While these limitations are acknowledged, there are other aspects of PCC data that make them potentially very important attributes of a public health surveillance system for pesticide exposures. This would include the consistency of methods used by the PCC to collect and report data (including the temporal and spatial identifiers), and the timeliness of reporting. Pesticide poisoning is a reportable public health condition in Oregon, and the PCC has developed and implemented an automated electronic system for same-day reporting such incidents to the state department of public health. The methods used in the current study to retrospectively assess for spatial clustering of serious outcomes could also be applied in a prospective manner for toxicosurveillance activities. These methods could be utilized to target preventive interventions towards high-risk communities, and study the effectiveness of such interventions.
The results of our study revealed some unexpected findings. Pyrethroid insecticides were most frequently associated with serious outcomes, in the geographic cluster as well as throughout the state. The finding that pyrethroid insecticides were frequently implicated in association with moderate, major, and fatality outcomes was unexpected, given the relatively low toxicity that these insecticides pose to humans (20). However, 98% of the pyrethroid and pyrethrin exposures in this study resulted in moderate effects, while only 2% resulted in major effects or death. One factor that may explain the higher prevalence of pyrethroid insecticides in this analysis is the phase-out of organophosphate insecticides from residential uses, and the concurrent increase in human exposure incidents involving pyrethroid insecticides (21, 22).
The single fatality incident associated with pyrethroid insecticides in this investigation occurred in an elderly female with a previous history of coronary artery disease and chronic atrial fibrillation, who experienced a respiratory and cardiac arrest immediately after returning to her home after a pest control operator had applied formulations containing esfenvalerate and pyrethrins to the interior of the residence.

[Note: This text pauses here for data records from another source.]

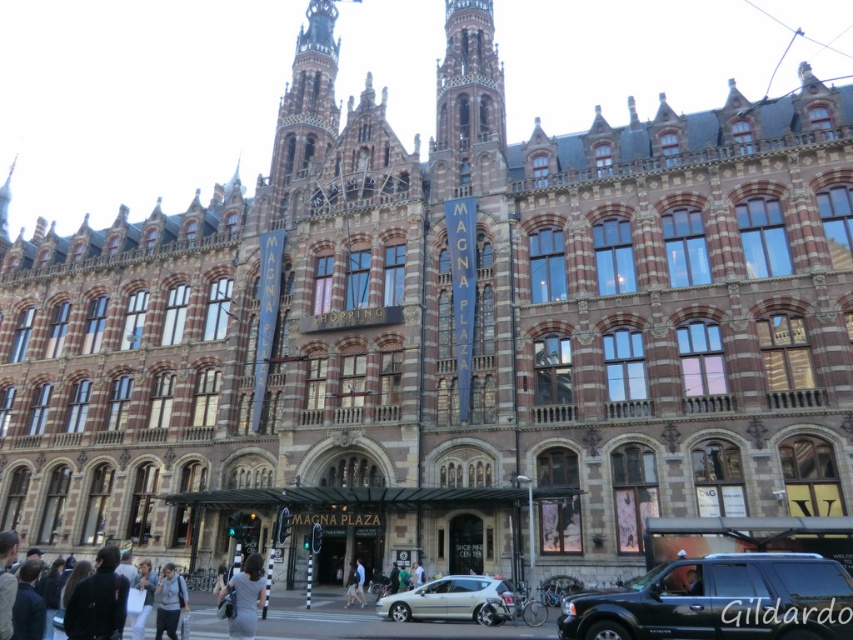
Question: Estimate the real-world distances between objects in this image. Which object is closer to the silver metallic car at center?

Choices:
 (A) dark gray dress at lower center
 (B) light gray fabric jacket at lower center
 (C) shiny black suv at lower right

Answer: (C)

Question: Which object is positioned farthest from the shiny black suv at lower right?

Choices:
 (A) dark gray dress at lower center
 (B) light gray fabric jacket at lower center

Answer: (B)

Question: Can you confirm if shiny black suv at lower right is positioned above dark gray dress at lower center?

Choices:
 (A) yes
 (B) no

Answer: (A)

Question: Does shiny black suv at lower right appear on the left side of light gray fabric jacket at lower center?

Choices:
 (A) no
 (B) yes

Answer: (A)

Question: Estimate the real-world distances between objects in this image. Which object is closer to the light gray fabric jacket at lower center?

Choices:
 (A) shiny black suv at lower right
 (B) silver metallic car at center
 (C) dark gray dress at lower center

Answer: (C)

Question: Is shiny black suv at lower right above silver metallic car at center?

Choices:
 (A) no
 (B) yes

Answer: (B)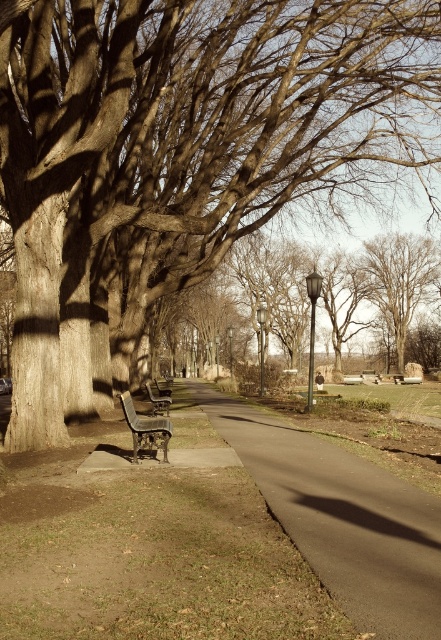
From the picture: Does wooden park bench at center lie behind metallic gray lamp post at center?

No, wooden park bench at center is closer to the viewer.

Does point (157, 408) come in front of point (231, 374)?

That is True.

Measure the distance between wooden park bench at center and camera.

The distance of wooden park bench at center from camera is 17.58 meters.

Locate an element on the screen. wooden park bench at center is located at coordinates (157, 401).

Is rustic wood bench at center further to camera compared to metallic gray lamp post at center?

No.

Which is above, rustic wood bench at center or metallic gray lamp post at center?

Positioned higher is rustic wood bench at center.

This screenshot has height=640, width=441. What are the coordinates of `rustic wood bench at center` in the screenshot? It's located at (145, 429).

Which is in front, point (399, 532) or point (260, 349)?

Point (399, 532) is more forward.

Identify the location of asphalt pavement at center. [343, 518].

Is point (397, 636) in front of point (261, 353)?

Yes.

Identify the location of asphalt pavement at center. The image size is (441, 640). (343, 518).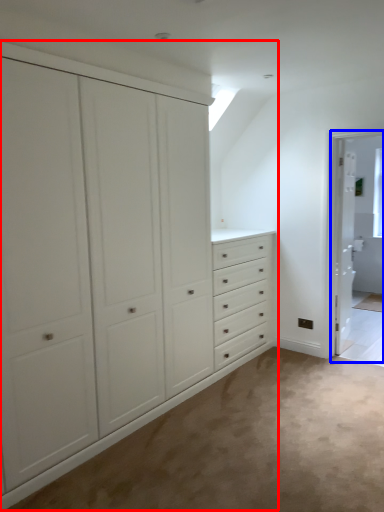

The product labels of the pesticide formulations instruct to ventilate thoroughly before occupants are allowed to re-enter, however in this incident no ventilation took place after the application. Additional work is needed to better understand the circumstances surrounding exposure incidents involving pyrethroid insecticides, and to identify factors that may contribute to higher severity outcomes.
Conclusions
The results of the current study provide additional evidence demonstrating the potential applications of GIS, spatial scan statistics, and PCC data in localizing trends in significant human exposure incidents resulting from pesticides. These types of data may be useful in toxicosurveillance activities, and in the development of preventive interventions to mitigate risks from pesticide exposures. By targeting prevention resources towards communities at higher risk, it may be possible to mitigate incidents resulting in serious medical outcomes.